Home » Schengen and Eurozone priority for Bulgaria’s new PM
Balkans Bulgaria News Politics

Schengen and Eurozone priority for Bulgaria’s new PM

Schengen and Eurozone priority for Bulgaria's new PM

Scientist Nickolay Denkov became Bulgaria’s new prime minister on Tuesday after the joint government established by rival political forces GERB/United Democratic Forces and We Continue the Change/Democratic Bulgaria was approved by parliament.

Denkov, a member of We Continue the Change, said that the cabinet will work towards Bulgaria entering the Schengen zone by the end of 2023, systematic changes in border control management, a low state budget deficit and mto reduce easures inflation, as well as starting a “campaign against the disinformation around Bulgaria’s adoption of the euro”.

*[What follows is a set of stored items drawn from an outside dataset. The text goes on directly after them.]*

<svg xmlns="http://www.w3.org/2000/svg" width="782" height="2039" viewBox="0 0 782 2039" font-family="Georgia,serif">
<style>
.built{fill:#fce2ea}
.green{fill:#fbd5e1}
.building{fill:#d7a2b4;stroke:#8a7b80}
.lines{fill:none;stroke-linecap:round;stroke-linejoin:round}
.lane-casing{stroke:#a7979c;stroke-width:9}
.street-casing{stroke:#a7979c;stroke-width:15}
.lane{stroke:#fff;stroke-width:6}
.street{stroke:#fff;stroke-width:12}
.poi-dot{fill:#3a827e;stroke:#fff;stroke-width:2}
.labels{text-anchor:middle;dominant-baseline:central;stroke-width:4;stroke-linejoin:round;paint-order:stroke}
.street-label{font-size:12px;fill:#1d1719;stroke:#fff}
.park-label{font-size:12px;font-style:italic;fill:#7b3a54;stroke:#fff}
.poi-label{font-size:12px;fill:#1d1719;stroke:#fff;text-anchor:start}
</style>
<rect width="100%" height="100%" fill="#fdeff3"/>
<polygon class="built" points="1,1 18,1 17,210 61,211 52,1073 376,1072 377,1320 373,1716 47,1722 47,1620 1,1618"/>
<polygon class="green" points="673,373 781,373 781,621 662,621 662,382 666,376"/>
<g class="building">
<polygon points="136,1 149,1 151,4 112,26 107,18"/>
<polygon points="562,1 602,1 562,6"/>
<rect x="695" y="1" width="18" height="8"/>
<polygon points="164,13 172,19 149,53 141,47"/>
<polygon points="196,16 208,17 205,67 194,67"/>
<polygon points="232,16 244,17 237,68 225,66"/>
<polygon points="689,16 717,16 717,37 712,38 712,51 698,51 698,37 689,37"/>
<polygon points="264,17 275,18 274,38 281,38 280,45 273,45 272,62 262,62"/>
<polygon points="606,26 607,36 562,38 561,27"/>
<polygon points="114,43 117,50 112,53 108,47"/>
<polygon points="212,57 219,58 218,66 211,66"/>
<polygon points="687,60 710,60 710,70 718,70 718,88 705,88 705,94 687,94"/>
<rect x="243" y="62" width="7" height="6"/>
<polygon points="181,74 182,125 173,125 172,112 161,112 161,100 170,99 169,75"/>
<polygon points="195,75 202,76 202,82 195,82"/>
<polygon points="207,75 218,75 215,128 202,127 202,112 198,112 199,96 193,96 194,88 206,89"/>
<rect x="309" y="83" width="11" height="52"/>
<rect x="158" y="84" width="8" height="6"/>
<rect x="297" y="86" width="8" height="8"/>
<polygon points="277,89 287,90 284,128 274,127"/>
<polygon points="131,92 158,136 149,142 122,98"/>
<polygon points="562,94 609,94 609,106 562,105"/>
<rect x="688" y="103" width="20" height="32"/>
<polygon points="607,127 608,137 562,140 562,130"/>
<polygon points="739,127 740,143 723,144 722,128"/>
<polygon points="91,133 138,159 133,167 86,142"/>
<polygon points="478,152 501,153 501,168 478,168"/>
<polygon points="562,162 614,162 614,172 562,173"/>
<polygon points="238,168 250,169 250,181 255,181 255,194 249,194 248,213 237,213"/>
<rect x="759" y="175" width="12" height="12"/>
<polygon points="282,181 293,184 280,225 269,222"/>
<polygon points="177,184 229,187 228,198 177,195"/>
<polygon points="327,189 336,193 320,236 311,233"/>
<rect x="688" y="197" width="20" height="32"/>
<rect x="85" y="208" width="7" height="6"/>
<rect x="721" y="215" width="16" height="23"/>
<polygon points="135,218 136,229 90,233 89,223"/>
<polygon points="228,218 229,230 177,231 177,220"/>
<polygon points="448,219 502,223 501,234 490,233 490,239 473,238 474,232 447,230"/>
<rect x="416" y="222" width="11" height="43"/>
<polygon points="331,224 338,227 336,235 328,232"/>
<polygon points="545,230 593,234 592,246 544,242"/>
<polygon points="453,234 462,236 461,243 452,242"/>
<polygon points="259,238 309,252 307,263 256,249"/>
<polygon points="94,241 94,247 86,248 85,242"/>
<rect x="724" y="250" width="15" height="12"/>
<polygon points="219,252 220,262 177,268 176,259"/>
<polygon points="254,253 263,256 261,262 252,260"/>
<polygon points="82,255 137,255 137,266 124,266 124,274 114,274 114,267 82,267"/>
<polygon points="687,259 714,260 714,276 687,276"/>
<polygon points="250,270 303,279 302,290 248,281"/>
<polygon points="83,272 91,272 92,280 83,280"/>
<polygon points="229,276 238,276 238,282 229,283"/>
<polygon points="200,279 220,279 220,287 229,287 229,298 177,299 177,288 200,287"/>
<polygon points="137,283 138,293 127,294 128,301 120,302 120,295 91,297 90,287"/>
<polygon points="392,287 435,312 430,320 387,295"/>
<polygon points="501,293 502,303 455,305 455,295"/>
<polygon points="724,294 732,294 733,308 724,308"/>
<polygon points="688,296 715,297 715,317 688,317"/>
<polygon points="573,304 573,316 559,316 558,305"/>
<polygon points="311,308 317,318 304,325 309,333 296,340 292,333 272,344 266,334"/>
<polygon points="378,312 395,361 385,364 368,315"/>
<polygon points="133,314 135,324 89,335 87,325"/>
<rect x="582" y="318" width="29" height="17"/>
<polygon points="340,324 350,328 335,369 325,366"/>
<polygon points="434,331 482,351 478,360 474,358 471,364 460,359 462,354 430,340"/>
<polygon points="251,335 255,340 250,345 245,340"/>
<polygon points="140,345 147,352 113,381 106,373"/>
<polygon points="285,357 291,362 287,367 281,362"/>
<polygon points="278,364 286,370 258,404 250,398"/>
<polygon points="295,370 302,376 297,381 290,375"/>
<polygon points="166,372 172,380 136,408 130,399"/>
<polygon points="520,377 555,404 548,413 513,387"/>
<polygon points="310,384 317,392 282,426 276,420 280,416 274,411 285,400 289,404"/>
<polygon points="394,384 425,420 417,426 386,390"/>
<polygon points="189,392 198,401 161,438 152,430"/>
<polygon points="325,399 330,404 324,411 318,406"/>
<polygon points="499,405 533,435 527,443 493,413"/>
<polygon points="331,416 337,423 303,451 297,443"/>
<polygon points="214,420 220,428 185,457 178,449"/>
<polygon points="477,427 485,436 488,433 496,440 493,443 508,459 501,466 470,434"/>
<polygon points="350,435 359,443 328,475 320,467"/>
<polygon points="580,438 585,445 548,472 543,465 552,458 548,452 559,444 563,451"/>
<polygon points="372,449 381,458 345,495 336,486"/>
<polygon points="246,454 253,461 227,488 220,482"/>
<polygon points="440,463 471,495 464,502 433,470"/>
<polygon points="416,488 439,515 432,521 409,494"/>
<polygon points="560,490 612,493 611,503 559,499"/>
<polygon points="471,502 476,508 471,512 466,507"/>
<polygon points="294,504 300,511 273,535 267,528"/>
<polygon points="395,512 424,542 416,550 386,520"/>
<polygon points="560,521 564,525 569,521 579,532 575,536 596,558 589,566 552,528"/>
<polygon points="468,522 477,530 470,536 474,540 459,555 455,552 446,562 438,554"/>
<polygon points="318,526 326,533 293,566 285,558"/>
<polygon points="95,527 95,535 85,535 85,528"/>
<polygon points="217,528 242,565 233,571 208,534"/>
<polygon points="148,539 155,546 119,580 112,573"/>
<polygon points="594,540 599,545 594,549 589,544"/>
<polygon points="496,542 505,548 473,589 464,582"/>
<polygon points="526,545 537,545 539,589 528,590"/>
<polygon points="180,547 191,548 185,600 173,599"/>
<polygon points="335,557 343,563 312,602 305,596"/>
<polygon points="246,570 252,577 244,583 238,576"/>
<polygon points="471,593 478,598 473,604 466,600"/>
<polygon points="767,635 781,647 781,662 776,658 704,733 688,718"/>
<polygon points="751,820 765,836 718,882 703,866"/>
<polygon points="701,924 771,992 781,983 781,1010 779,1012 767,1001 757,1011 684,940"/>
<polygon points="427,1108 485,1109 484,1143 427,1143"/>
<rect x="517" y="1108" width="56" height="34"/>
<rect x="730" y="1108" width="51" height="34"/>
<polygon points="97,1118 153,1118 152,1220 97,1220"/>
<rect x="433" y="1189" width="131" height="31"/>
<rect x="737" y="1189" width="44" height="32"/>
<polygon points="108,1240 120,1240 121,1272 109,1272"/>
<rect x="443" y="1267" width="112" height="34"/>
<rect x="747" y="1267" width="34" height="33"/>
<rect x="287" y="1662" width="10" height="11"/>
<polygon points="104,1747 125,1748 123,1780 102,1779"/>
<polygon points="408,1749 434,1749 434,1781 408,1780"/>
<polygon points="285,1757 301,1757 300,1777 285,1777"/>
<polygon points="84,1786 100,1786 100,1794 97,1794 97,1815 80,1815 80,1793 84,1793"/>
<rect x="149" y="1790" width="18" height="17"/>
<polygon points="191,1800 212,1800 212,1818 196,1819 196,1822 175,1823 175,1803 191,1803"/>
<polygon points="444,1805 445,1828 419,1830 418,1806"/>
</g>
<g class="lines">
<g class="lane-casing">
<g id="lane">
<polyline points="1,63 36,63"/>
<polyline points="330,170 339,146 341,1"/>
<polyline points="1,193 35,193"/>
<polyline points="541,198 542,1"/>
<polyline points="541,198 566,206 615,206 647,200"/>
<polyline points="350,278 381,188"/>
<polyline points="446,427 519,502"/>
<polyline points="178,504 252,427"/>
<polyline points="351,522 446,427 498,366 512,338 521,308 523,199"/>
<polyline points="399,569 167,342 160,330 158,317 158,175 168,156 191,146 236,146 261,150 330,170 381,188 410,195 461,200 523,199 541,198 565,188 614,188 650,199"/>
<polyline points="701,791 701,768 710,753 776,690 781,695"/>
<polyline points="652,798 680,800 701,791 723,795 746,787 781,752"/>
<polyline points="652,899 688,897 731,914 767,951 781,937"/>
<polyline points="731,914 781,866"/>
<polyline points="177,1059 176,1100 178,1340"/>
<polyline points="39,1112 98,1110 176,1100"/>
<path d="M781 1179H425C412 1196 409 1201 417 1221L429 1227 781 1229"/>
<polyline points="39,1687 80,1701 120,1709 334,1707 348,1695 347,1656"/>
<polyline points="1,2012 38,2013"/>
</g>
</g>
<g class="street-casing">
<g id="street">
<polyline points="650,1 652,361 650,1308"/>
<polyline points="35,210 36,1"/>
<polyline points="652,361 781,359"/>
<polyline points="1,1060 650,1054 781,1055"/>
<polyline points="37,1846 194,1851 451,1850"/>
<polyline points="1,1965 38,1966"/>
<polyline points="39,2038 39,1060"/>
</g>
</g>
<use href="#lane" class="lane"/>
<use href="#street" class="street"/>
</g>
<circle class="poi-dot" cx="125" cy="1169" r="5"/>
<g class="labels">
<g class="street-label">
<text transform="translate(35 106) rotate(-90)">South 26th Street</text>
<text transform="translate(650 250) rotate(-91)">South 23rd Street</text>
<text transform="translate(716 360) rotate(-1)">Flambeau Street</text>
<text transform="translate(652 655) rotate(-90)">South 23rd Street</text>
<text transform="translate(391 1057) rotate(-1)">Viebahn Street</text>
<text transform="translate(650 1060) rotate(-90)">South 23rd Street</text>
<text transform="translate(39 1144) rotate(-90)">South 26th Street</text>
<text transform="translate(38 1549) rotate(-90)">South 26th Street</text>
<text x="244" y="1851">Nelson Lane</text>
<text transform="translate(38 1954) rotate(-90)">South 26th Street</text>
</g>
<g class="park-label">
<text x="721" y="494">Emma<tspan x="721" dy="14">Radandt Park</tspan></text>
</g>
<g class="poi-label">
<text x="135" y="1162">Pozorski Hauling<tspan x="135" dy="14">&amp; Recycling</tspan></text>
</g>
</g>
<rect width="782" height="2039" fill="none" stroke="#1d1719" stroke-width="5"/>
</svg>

Last December, Croatia joined EU’s Schengen zone while Bulgaria and Romania’s applications were denied due to the resistance from Netherlands and Austria, which were demanding reforms to tackle corruption.

Denkov responded to criticism of the unlikely coalition government, which has mainly come from the president and pro-Kremlin parties.

“There is nothing more natural than the Bulgarian parliament electing a regular government to take on its constitutional duties. I am really surprised that this is a problem for some parties – maybe it’s all part of their propaganda, but that also goes for some institutions such as the presidency,” he said.

From the beginning of their negotiations, both We Continue the Change and GERB did not offer their party leaders (Kiril Petkov and Boyko Borissov) as potential prime ministers in order to demonstrate willingness for a dialogue.

Tense talks after the April 2 elections led to an experimental 18-month governing format in which first nine months will be under the rule of We Continue the Change/Democratic Bulgaria, headed by Denkov, and the second nine months by GERB/United Democratic Forces, with Denkov resigning and Mariya Gabriel stepping in as prime minister.

Sixty-year old Denkov was deputy education minister from 2014-2016, and caretaker education minister in 2017 as well as from May to December 2021. He then headed the education ministry in the 2021-2022 Petkov cabinet.

Before entering politics with We Continue the Change, Denkov was known mostly for his career in science. He is a member of the Bulgarian Academy of Sciences and a professor of physical chemistry at the University of Sofia, where between 2008 and 2015 he headed the Faculty of Chemistry and Pharmacy.

His vice-premier and successor-to-be, GERB’s Mariya Gabriel, was a member of the European Parliament between 2009 and 2017 and vice-president of the European People’s Party group from 2014 to 2017. Since 2019, she has been GERB’s European Commissioner for Innovation, Research, Culture, Education and Youth.

Gabriel has been connected to several controversies. On May 14, she confirmed she has no PhD in political science despite claiming to have one in a promotional video from 2009 when she was running to be an MEP.

She has also been the subject of investigations into claims that between 2010 and 2017 while she was an MEP, she was renting a municipality-owned apartment that was supposed to be for socially disadvantaged individuals. Gabriel stated in 2017 that she was using the apartment as a storage space.

In the new Denkov-Gabriel cabinet, We Continue the Change co-leader Assen Vassilev returns as minister of finance, a position he held as an interim minister in 2021 and as part of Petkov’s cabinet in 2021-2022, when Bulgaria cut ties with Russia’s giant Gazprom.

Another key appointment is Todor Tagarev, an outspoken military expert on Russian meddling in Bulgarian politics, as minister of defence. He previously held the same post in 2013.

Curiously, the new energy minister has the same name as the new government’s biggest opponent, President Rumen Radev. Radev the minister is deputy chairman of the Association of Industrial Capital in Bulgaria.

Julian Popov will be environment minister and is looked upon as a possible source of reformist thinking. He is a senior adviser to the European Climate Foundation, as well as chairman of the Building Performance Institute Europe.